Plaintiff's Exhibits Nos. 6, 7 and 9 are all notes by Lloyd Ferrell to his attorney, George Powers. These notes are all addressed to George Powers only and contain Lloyd Ferrell's personal thoughts and comments during the negotiating period leading up to the family settlement agreement. The notes indicate Lloyd Ferrell knew the settlement agreement was giving the mineral interest in the "Holly Lease" acreage to Garland Ferrell, Jr. At trial George Powers testified these notes were given while an attorney-client relationship existed between him and Lloyd Ferrell.

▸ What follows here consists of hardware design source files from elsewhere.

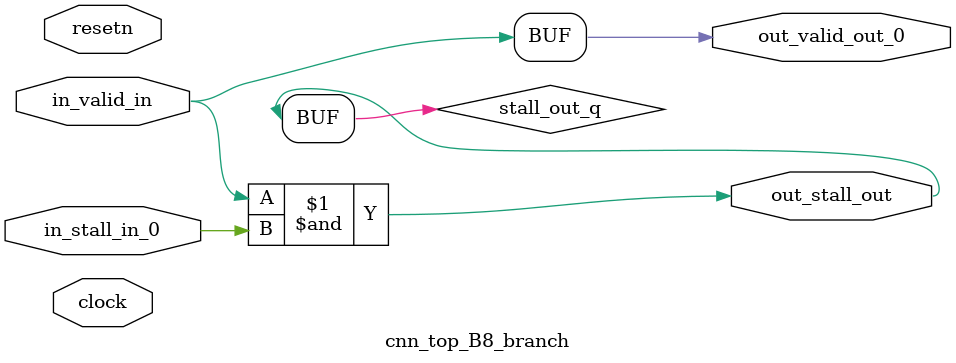
<source format=sv>



(* altera_attribute = "-name AUTO_SHIFT_REGISTER_RECOGNITION OFF; -name MESSAGE_DISABLE 10036; -name MESSAGE_DISABLE 10037; -name MESSAGE_DISABLE 14130; -name MESSAGE_DISABLE 14320; -name MESSAGE_DISABLE 15400; -name MESSAGE_DISABLE 14130; -name MESSAGE_DISABLE 10036; -name MESSAGE_DISABLE 12020; -name MESSAGE_DISABLE 12030; -name MESSAGE_DISABLE 12010; -name MESSAGE_DISABLE 12110; -name MESSAGE_DISABLE 14320; -name MESSAGE_DISABLE 13410; -name MESSAGE_DISABLE 113007; -name MESSAGE_DISABLE 10958" *)
module cnn_top_B8_branch (
    input wire [0:0] in_stall_in_0,
    input wire [0:0] in_valid_in,
    output wire [0:0] out_stall_out,
    output wire [0:0] out_valid_out_0,
    input wire clock,
    input wire resetn
    );

    wire [0:0] stall_out_q;


    // stall_out(LOGICAL,6)
    assign stall_out_q = in_valid_in & in_stall_in_0;

    // out_stall_out(GPOUT,4)
    assign out_stall_out = stall_out_q;

    // out_valid_out_0(GPOUT,5)
    assign out_valid_out_0 = in_valid_in;

endmodule

</source>
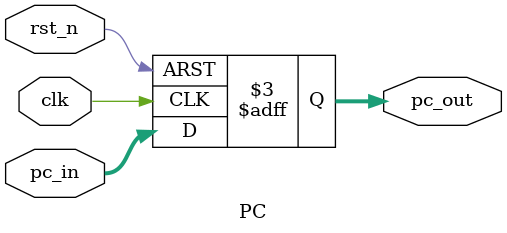
<source format=v>

module PC(
    clk,
    rst_n,
    pc_in,
    pc_out
);

// Interface
input           clk;
input           rst_n;
input   [31:0]  pc_in;
output  [31:0]  pc_out;

// Wire/Reg
reg     [31:0]  pc_out;

always @(posedge clk or negedge rst_n)
begin
    if (~rst_n)
    begin
        pc_out <= 32'b0;
    end
    else
    begin
        pc_out <= pc_in;
    end
end

endmodule

</source>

The trial court nevertheless admitted the notes over defense counsel's objection. Based upon Powers' *236 testimony that the notes were given within the confines of the attorney-client relationship, and because no evidence was introduced to the contrary, it was error under K.S.A. 60-426 to admit the exhibits and the testimony of George Powers concerning these exhibits. This is especially true considering the vehement objections of Mr. Powers.
Plaintiff's Exhibit No. 13 is a letter from George Powers to Lloyd Ferrell stating that Powers had examined the documents and discussions leading up to the division of the "Holly Lease" acreage surface and mineral rights and that it was his belief that Garland Ferrell, Jr., owned the mineral interests despite the absence of the reservation of such in the deeds of record. Again, based upon Powers' testimony that this letter was written within the confines of the attorney-client relationship and because there was no evidence admitted to the contrary, the letter and testimony concerning the contents of the letter were erroneously admitted under K.S.A. 60-426.
In sum, plaintiff's Exhibits Nos. 6, 7, 9, 13 and testimony relative to the content of those exhibits appear to have been erroneously admitted by the trial court. Despite this, enough evidence was properly admitted to sustain a finding that Lloyd Ferrell, in 1976, knew of the discrepancy between the deeds of record and the family settlement agreement, but failed to disclose this knowledge to Garland Ferrell, Jr., thereby preventing him from seeking any legal corrective action within the five-year statute of limitations. The trial court's error in admitting the above-mentioned evidence did not prejudice the substantial rights of defendants and so affords no basis for reversal of judgment and may be disregarded. City of Ottawa v. Heathman, 236 Kan. 417, 426, 690 P.2d 1375 (1984).